Excerpt provided =>

+++++

Last Modified: 19 Apr 2008 12:18 GMT

Dung called the satellite project 'politically, economically and socially important' [AFP]

Vietnam has entered the satellite age, with a rocket launch from South America hurling its first orbiter into space.
 
Scientists sitting in a western suburb of Hanoi, the Vietnamese capital, tracked the Ariane space rocket on Saturday as it propelled the Vinasat-1 on its path to hover 36,000km above the equator.
The location of the project's nerve centre - Ha Tay province - is an area where the old Vietnam meets the new.
 
The command centre is a walled compound packed with computers and a 13-metre-wide satellite dish.
The blast-off represents a big leap for communist Vietnam, a developing country that only introduced the internet a decade ago.
 
Ravaged by war and largely isolated until the early 1990s, Vietnam has seen a decade of rapid economic growth and is now racing to build the infrastructure to match the rising expectations of investors and its 86 million people.
 
Political importance
 
"This project is politically, economically and socially important," said Nguyen Tan Dung, the Vietnamese prime minister, soon after the launch from French Guiana.
 
He said it would help to "raise Vietnam's image on the international stage".
 
The Vinasat-1 project, worth around $300m, "puts Vietnam on the map of the world for using satellite communications", Tran Duc Lai, deputy information and communications minister, said.
 
"Demand for communications is now booming. Ten years ago we had only fixed telephones. Then we introduced mobiles. Since 1997 we started to introduce the internet.
 
"Now there is very high demand. We have around 23 per cent of people who can access the internet. By 2010 the target is to reach 40 per cent."

+++++

Collected data =>
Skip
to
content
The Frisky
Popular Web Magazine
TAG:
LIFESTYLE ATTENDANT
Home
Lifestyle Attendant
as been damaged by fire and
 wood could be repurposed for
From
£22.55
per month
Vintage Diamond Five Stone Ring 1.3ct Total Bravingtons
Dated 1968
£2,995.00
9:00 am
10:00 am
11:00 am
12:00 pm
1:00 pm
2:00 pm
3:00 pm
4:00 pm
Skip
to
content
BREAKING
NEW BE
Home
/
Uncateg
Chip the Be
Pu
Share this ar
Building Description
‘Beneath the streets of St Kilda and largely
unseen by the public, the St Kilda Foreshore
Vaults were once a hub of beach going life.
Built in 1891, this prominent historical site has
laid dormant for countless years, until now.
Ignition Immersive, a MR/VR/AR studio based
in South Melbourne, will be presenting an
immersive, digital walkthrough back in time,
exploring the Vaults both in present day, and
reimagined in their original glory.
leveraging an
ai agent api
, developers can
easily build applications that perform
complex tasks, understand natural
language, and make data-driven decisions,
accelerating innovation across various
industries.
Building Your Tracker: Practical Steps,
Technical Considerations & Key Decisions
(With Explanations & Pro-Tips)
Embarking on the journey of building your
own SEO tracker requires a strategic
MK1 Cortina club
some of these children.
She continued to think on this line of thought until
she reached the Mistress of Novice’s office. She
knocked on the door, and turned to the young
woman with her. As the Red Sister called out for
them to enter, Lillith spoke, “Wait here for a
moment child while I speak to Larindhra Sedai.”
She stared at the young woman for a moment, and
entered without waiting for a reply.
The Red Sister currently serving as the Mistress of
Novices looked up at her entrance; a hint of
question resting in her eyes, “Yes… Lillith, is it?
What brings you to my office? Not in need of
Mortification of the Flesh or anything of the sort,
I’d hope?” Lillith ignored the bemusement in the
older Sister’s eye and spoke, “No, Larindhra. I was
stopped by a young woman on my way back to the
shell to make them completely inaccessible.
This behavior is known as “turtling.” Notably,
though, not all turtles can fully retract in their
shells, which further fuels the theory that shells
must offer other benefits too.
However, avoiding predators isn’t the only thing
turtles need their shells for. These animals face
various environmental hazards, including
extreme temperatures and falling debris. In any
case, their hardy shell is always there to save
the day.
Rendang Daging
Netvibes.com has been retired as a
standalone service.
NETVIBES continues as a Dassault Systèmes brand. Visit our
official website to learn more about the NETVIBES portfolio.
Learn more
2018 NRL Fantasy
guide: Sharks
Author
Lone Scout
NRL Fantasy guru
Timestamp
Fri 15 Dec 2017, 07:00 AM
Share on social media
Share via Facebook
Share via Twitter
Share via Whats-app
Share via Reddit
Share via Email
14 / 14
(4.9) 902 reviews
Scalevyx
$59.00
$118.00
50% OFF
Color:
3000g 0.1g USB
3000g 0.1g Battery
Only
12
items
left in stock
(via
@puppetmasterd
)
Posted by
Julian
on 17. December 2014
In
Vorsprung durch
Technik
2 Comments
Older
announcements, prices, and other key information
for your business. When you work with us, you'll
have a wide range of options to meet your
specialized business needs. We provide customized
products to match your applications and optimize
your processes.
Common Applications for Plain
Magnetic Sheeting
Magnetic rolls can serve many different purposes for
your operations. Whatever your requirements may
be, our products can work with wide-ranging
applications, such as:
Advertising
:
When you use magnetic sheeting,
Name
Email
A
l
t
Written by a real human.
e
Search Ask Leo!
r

+++++

Request =>
Answer these questions using the article on Vietnam's first satellite:
1. How far above the equator is Vinasat-1 meant to hover?
2. How wide is the satellite dish at the command centre?
3. What share of people can access the internet, and what is the target for 2010?

Result of the exercise =>
1. 36,000km
2. 13 meters
3. Around 23 percent, with a target of 40 percent by 2010